Andrej, you were intimately involved at the outset, too. Was your experience similar?

Yes, I also saw people leave after the boycott. And I too was saddened by that, but, overall, I also saw some people keep on keeping on. I saw even those who returned to their prior ways retain a residue of the boycott experience, able to resurface. We who remained active just had to do good work.

What characterized those who did remain active? 

We were changed and retained the changes. We no longer fit our past patterns. A few of us became social misfits when our outrage toward all injustice blocked our engaging thoughtfully in anything. Others of us designed new slots for ourselves. We knew society had to fundamentally change and we resolved to help make it happen. Perhaps most important, activists who stayed began to realize that the right norm for judging events, meetings, and campaigns wasn’t did our effort win what was directly demanded or cause the disruption that was directly sought. The real criteria was did our effort increase consciousness,  organization, and commitment in the people it communicated with? Did “movement first” replace “me and mine first.”

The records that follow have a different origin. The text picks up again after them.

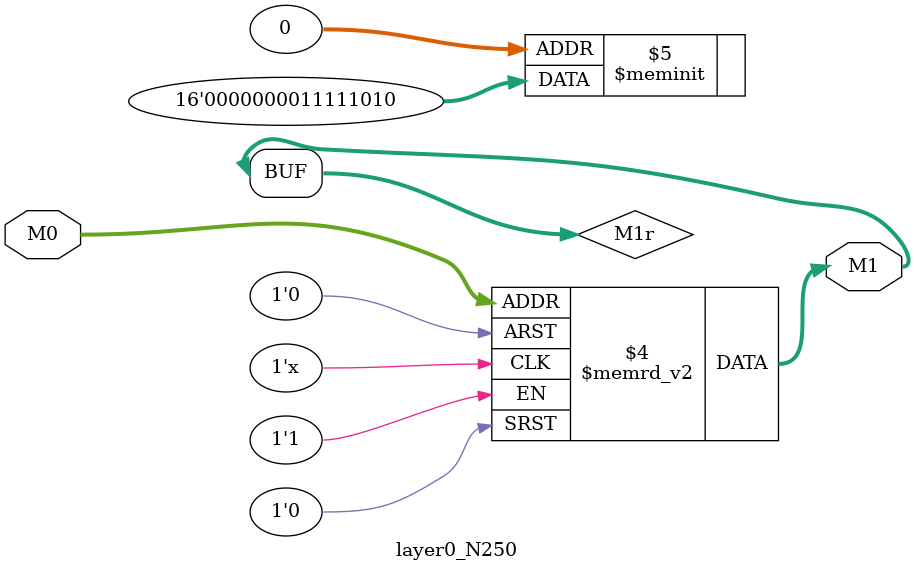
<source format=v>
module layer0_N250 ( input [2:0] M0, output [1:0] M1 );

	(*rom_style = "distributed" *) reg [1:0] M1r;
	assign M1 = M1r;
	always @ (M0) begin
		case (M0)
			3'b000: M1r = 2'b10;
			3'b100: M1r = 2'b00;
			3'b010: M1r = 2'b11;
			3'b110: M1r = 2'b00;
			3'b001: M1r = 2'b10;
			3'b101: M1r = 2'b00;
			3'b011: M1r = 2'b11;
			3'b111: M1r = 2'b00;

		endcase
	end
endmodule

</source>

What makes you think that happened?

A lot of things, not least my experiencing it myself. But for an outward indicator, imagine a major demonstration called to shut down some elite meeting. In earlier periods, in the initial organizing activists would emphasize what the meeting was for, why we considered it a heinous gathering, why we opposed it, and what we wanted beyond merely shutting it down. When the new criterion gained sway those focuses would persist right through when the meeting occurred and into its aftermath. But before the new criterion gained sway, pretty early on and steadily more so as the meeting neared, organizers and left media would shift from focusing on the goals of the meeting and on the movement’s reasons for opposing those goals, to the technical details of blocking the meeting and dealing with police. Our message would become stop the meeting, we win. Fail to stop the meeting, police win. Focusing on tactical success would cause radical insights to fade from discussion. Police would only have to coerce us into tactical retreat and we would feel defeated. But with the new norm, our priority became how today’s choices impact tomorrow, not whether today’s action accomplishes some short-term tactical aim. When we organized to stop some meeting or to win some campaign, with the new norm we understood our demands and actions mattered for the immediate benefits they could deliver to worthy recipients, but also for how they facilitated winning more gains in the future.

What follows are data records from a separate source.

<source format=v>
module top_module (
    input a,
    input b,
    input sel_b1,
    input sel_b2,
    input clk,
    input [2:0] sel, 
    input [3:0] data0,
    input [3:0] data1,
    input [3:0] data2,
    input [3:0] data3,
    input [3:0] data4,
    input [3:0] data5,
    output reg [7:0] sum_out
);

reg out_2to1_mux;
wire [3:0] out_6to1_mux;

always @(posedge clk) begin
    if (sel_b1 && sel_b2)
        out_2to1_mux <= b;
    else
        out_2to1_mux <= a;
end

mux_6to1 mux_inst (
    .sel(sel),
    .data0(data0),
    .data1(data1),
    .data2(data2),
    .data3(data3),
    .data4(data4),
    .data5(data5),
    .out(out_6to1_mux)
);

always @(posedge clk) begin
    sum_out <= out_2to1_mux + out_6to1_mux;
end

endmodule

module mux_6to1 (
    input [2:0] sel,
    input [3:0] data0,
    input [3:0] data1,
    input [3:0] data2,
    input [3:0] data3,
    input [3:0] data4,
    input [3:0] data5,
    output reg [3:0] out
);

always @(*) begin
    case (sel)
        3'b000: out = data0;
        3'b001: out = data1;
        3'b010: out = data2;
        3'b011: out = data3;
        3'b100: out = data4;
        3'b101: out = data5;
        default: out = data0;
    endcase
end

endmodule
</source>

Why was that recognition such a big deal?

It informed how we chose targets and our words and methods. It caused us to realize that being a revolutionary wasn’t mainly about supporting particular ideas or even advocating a transformative vision. It wasn’t mainly about courage or even about being in some organization. Being a revolutionary required life reorienting from being about one’s job or even an immediate radical agenda, to being about winning a changed society. “I am a revolutionary” came to mean that the organizing principle guiding my life is to win a new society.